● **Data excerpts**
##############################

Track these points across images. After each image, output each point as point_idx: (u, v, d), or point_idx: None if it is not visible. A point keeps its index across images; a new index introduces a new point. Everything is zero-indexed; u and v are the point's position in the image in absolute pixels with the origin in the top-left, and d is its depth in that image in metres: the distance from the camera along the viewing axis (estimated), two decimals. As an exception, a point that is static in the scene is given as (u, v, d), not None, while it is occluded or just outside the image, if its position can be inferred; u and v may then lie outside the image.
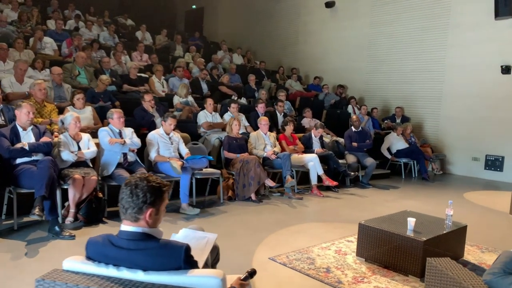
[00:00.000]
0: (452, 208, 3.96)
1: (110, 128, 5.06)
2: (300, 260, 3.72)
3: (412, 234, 3.58)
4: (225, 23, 16.00)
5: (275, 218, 5.14)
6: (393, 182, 8.28)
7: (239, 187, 5.93)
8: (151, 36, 12.32)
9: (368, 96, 11.43)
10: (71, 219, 4.45)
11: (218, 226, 4.71)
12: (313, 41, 12.79)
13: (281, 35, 13.79)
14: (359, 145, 7.65)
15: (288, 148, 6.82)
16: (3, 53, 6.40)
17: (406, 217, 3.89)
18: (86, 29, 10.49)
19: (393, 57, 10.83)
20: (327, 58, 12.39)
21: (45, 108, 5.29)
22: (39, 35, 8.22)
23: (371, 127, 9.55)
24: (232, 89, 9.47)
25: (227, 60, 12.54)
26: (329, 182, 6.58)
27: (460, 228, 3.95)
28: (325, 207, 5.92)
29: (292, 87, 11.38)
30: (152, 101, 6.14)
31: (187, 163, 5.12)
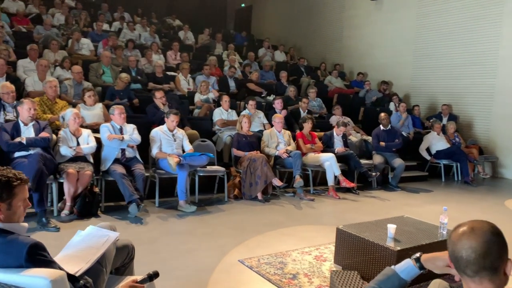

##############################

● **WORK ITEM**
Every record above should be duplicated precisely, with the images removed.

● **RESPONSE FOR THIS EXERCISE**
Track these points across images. After each image, output each point as point_idx: (u, v, d), or point_idx: None if it is not visible. A point keeps its index across images; a new index introduces a new point. Everything is zero-indexed; u and v are the point's position in the image in absolute pixels with the origin in the top-left, and d is its depth in that image in metres: the distance from the camera along the viewing axis (estimated), two decimals. As an exception, a point that is static in the scene is given as (u, v, d), not None, while it is occluded or just outside the image, if its position can be inferred; u and v may then lie outside the image.
[00:00.000]
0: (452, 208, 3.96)
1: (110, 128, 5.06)
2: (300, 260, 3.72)
3: (412, 234, 3.58)
4: (225, 23, 16.00)
5: (275, 218, 5.14)
6: (393, 182, 8.28)
7: (239, 187, 5.93)
8: (151, 36, 12.32)
9: (368, 96, 11.43)
10: (71, 219, 4.45)
11: (218, 226, 4.71)
12: (313, 41, 12.79)
13: (281, 35, 13.79)
14: (359, 145, 7.65)
15: (288, 148, 6.82)
16: (3, 53, 6.40)
17: (406, 217, 3.89)
18: (86, 29, 10.49)
19: (393, 57, 10.83)
20: (327, 58, 12.39)
21: (45, 108, 5.29)
22: (39, 35, 8.22)
23: (371, 127, 9.55)
24: (232, 89, 9.47)
25: (227, 60, 12.54)
26: (329, 182, 6.58)
27: (460, 228, 3.95)
28: (325, 207, 5.92)
29: (292, 87, 11.38)
30: (152, 101, 6.14)
31: (187, 163, 5.12)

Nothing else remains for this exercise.